Instruction:
Among the records below, find each line containing the word "Marzo" and copy it.

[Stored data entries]
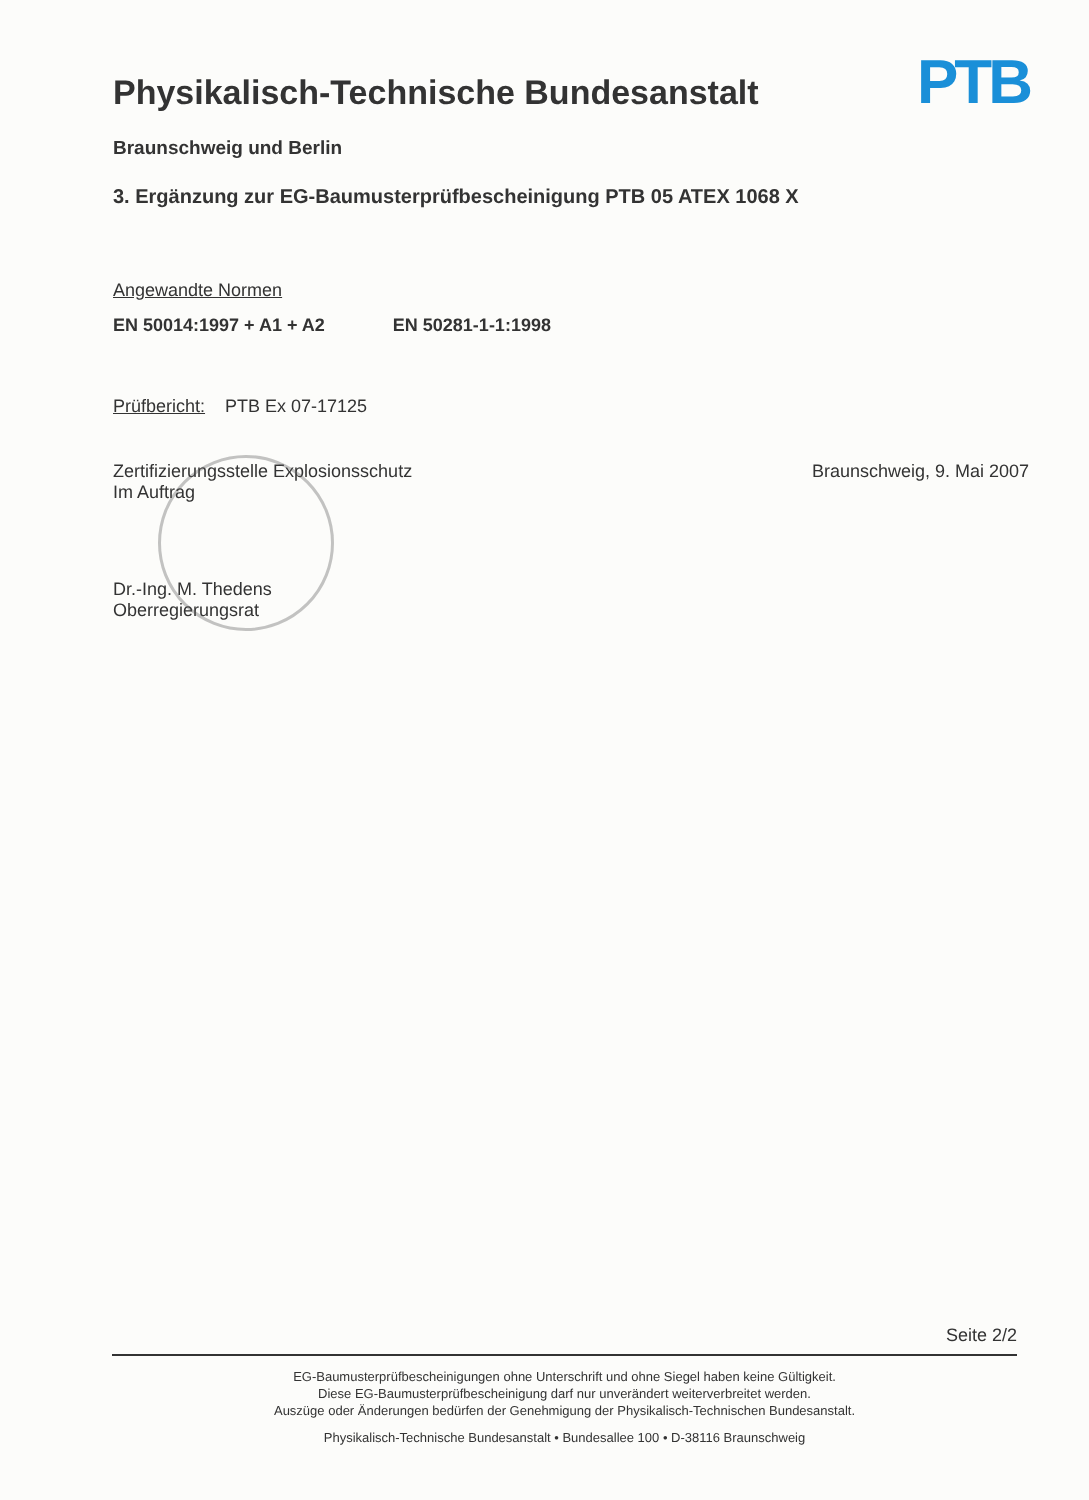Physikalisch-Technische Bundesanstalt
PTB
Braunschweig und Berlin
3. Ergänzung zur EG-Baumusterprüfbescheinigung PTB 05 ATEX 1068 X
Angewandte Normen
EN 50014:1997 + A1 + A2 EN 50281-1-1:1998
Prüfbericht: PTB Ex 07-17125
Zertifizierungsstelle Explosionsschutz
Im Auftrag
Braunschweig, 9. Mai 2007
Dr.-Ing. M. Thedens
Oberregierungsrat
Seite 2/2
EG-Baumusterprüfbescheinigungen ohne Unterschrift und ohne Siegel haben keine Gültigkeit.
Diese EG-Baumusterprüfbescheinigung darf nur unverändert weiterverbreitet werden.
Auszüge oder Änderungen bedürfen der Genehmigung der Physikalisch-Technischen Bundesanstalt.
Physikalisch-Technische Bundesanstalt • Bundesallee 100 • D-38116 Braunschweig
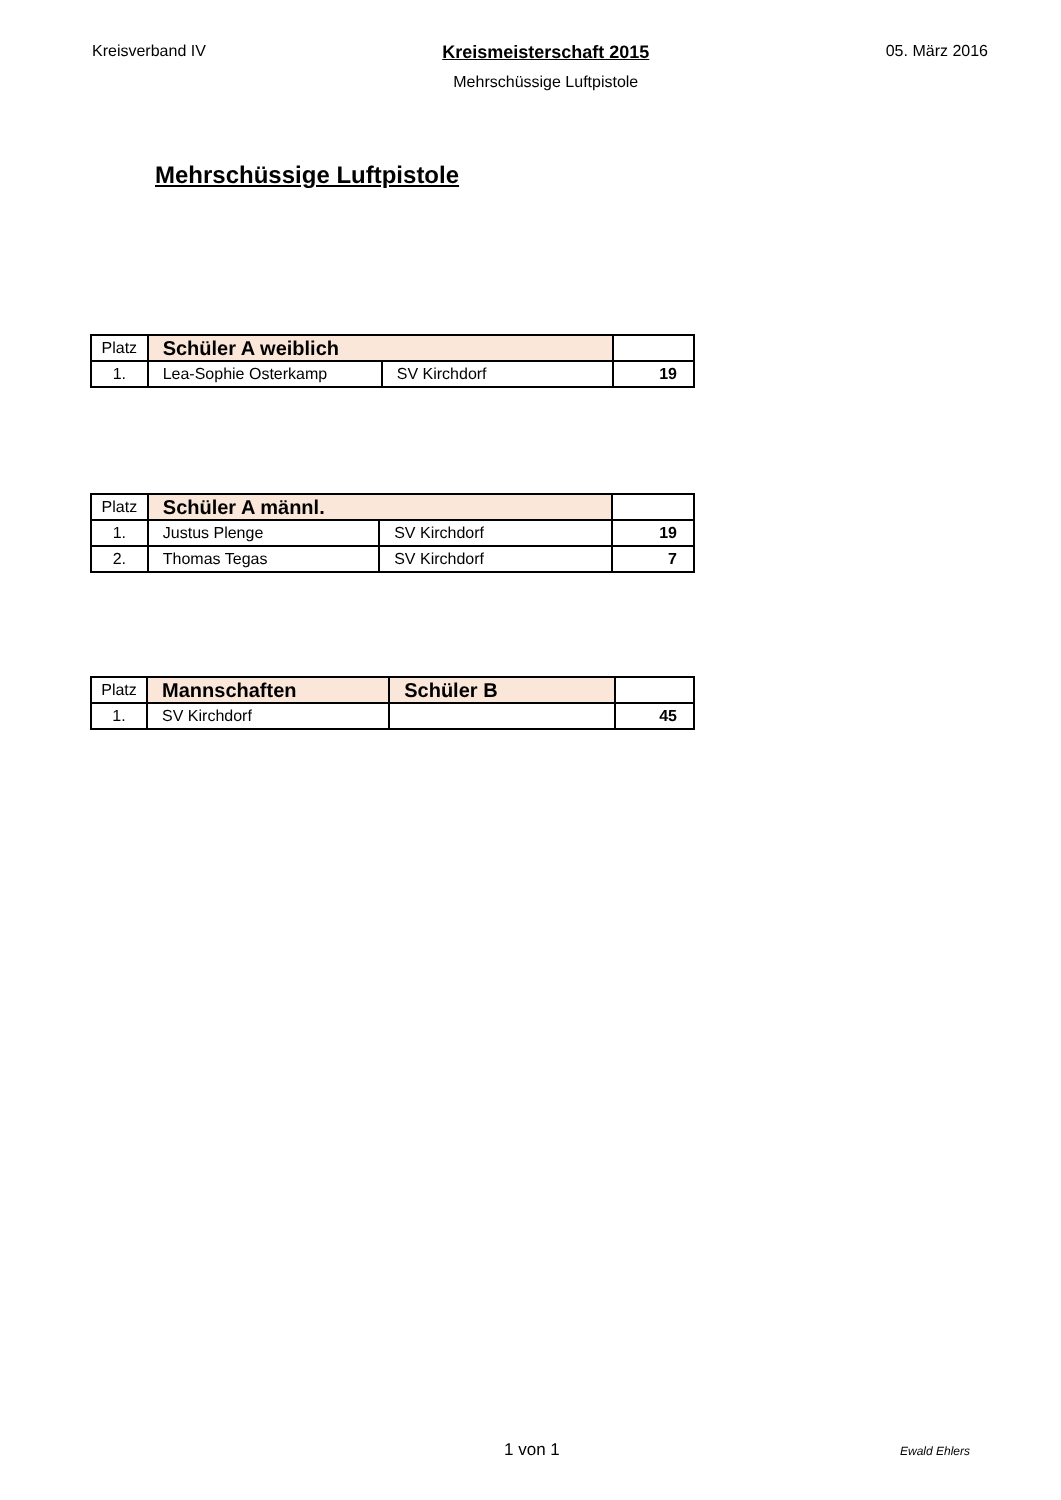Kreisverband IV Kreismeisterschaft 2015
Mehrschüssige Luftpistole
05. März 2016
Mehrschüssige Luftpistole
| Platz | Schüler A weiblich | | |
| 1. | Lea-Sophie Osterkamp | SV Kirchdorf | 19 |
| Platz | Schüler A männl. | | |
| 1. | Justus Plenge | SV Kirchdorf | 19 |
| 2. | Thomas Tegas | SV Kirchdorf | 7 |
| Platz | Mannschaften | Schüler B | |
| 1. | SV Kirchdorf | | 45 |
1 von 1 Ewald Ehlers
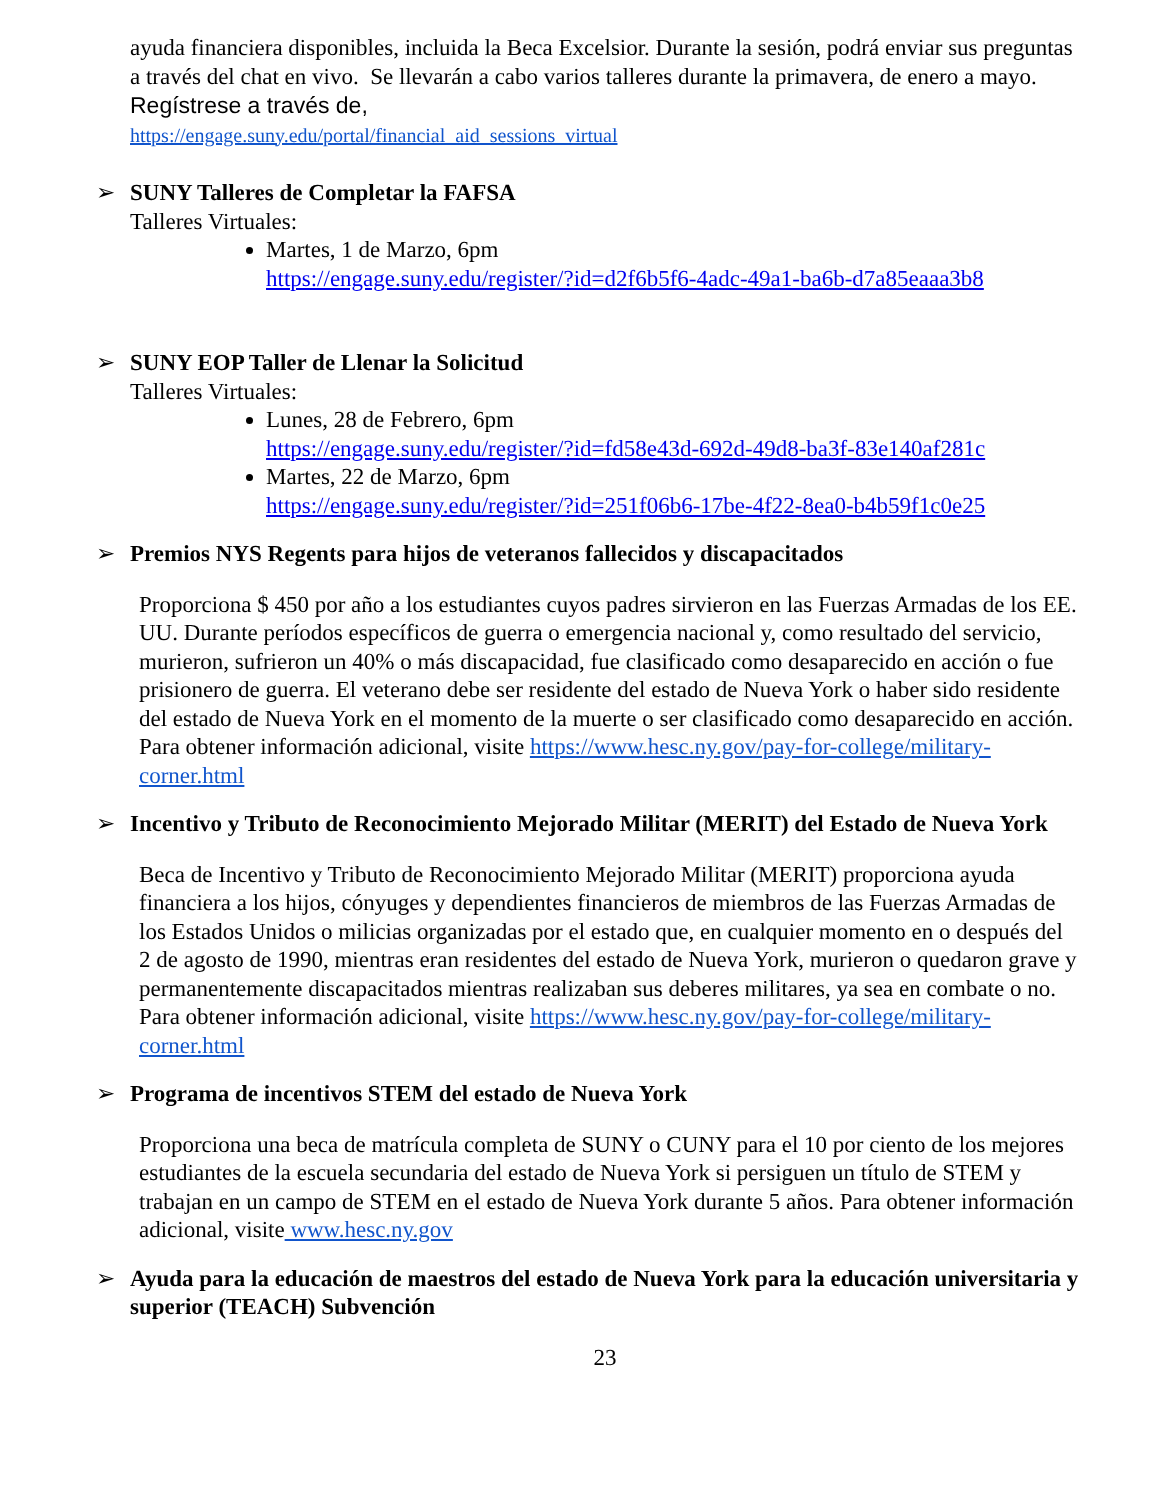ayuda financiera disponibles, incluida la Beca Excelsior. Durante la sesión, podrá enviar sus preguntas a través del chat en vivo. Se llevarán a cabo varios talleres durante la primavera, de enero a mayo. Regístrese a través de,
https://engage.suny.edu/portal/financial_aid_sessions_virtual
➢ SUNY Talleres de Completar la FAFSA
Talleres Virtuales:
Martes, 1 de Marzo, 6pm
https://engage.suny.edu/register/?id=d2f6b5f6-4adc-49a1-ba6b-d7a85eaaa3b8
➢ SUNY EOP Taller de Llenar la Solicitud
Talleres Virtuales:
Lunes, 28 de Febrero, 6pm
https://engage.suny.edu/register/?id=fd58e43d-692d-49d8-ba3f-83e140af281c
Martes, 22 de Marzo, 6pm
https://engage.suny.edu/register/?id=251f06b6-17be-4f22-8ea0-b4b59f1c0e25
➢ Premios NYS Regents para hijos de veteranos fallecidos y discapacitados
Proporciona $ 450 por año a los estudiantes cuyos padres sirvieron en las Fuerzas Armadas de los EE. UU. Durante períodos específicos de guerra o emergencia nacional y, como resultado del servicio, murieron, sufrieron un 40% o más discapacidad, fue clasificado como desaparecido en acción o fue prisionero de guerra. El veterano debe ser residente del estado de Nueva York o haber sido residente del estado de Nueva York en el momento de la muerte o ser clasificado como desaparecido en acción. Para obtener información adicional, visite https://www.hesc.ny.gov/pay-for-college/military-corner.html
➢ Incentivo y Tributo de Reconocimiento Mejorado Militar (MERIT) del Estado de Nueva York
Beca de Incentivo y Tributo de Reconocimiento Mejorado Militar (MERIT) proporciona ayuda financiera a los hijos, cónyuges y dependientes financieros de miembros de las Fuerzas Armadas de los Estados Unidos o milicias organizadas por el estado que, en cualquier momento en o después del 2 de agosto de 1990, mientras eran residentes del estado de Nueva York, murieron o quedaron grave y permanentemente discapacitados mientras realizaban sus deberes militares, ya sea en combate o no. Para obtener información adicional, visite https://www.hesc.ny.gov/pay-for-college/military-corner.html
➢ Programa de incentivos STEM del estado de Nueva York
Proporciona una beca de matrícula completa de SUNY o CUNY para el 10 por ciento de los mejores estudiantes de la escuela secundaria del estado de Nueva York si persiguen un título de STEM y trabajan en un campo de STEM en el estado de Nueva York durante 5 años. Para obtener información adicional, visite www.hesc.ny.gov
➢ Ayuda para la educación de maestros del estado de Nueva York para la educación universitaria y superior (TEACH) Subvención
23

Answer space:
Martes, 1 de Marzo, 6pm
Martes, 22 de Marzo, 6pm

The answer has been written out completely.